◆ What the task requires
Reproduce every entry exactly and leave its pictures out.

◆ Records for processing

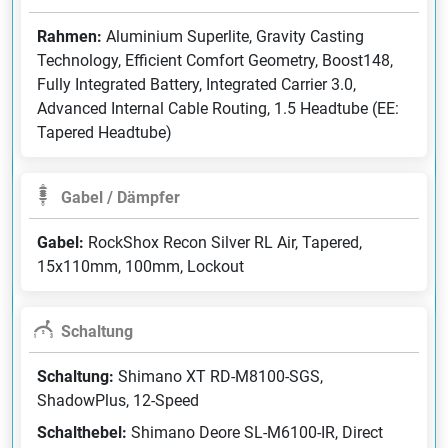
Rahmen:
Aluminium Superlite, Gravity Casting
Technology, Efficient Comfort Geometry, Boost148,
Fully Integrated Battery, Integrated Carrier 3.0,
Advanced Internal Cable Routing, 1.5 Headtube (EE:
Tapered Headtube)
Gabel / Dämpfer
Gabel:
RockShox Recon Silver RL Air, Tapered,
15x110mm, 100mm, Lockout
Schaltung
Schaltung:
Shimano XT RD-M8100-SGS,
ShadowPlus, 12-Speed
Schalthebel:
Shimano Deore SL-M6100-IR, Direct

◆ Result for this exercise
Rahmen:
Aluminium Superlite, Gravity Casting
Technology, Efficient Comfort Geometry, Boost148,
Fully Integrated Battery, Integrated Carrier 3.0,
Advanced Internal Cable Routing, 1.5 Headtube (EE:
Tapered Headtube)
Gabel / Dämpfer
Gabel:
RockShox Recon Silver RL Air, Tapered,
15x110mm, 100mm, Lockout
Schaltung
Schaltung:
Shimano XT RD-M8100-SGS,
ShadowPlus, 12-Speed
Schalthebel:
Shimano Deore SL-M6100-IR, Direct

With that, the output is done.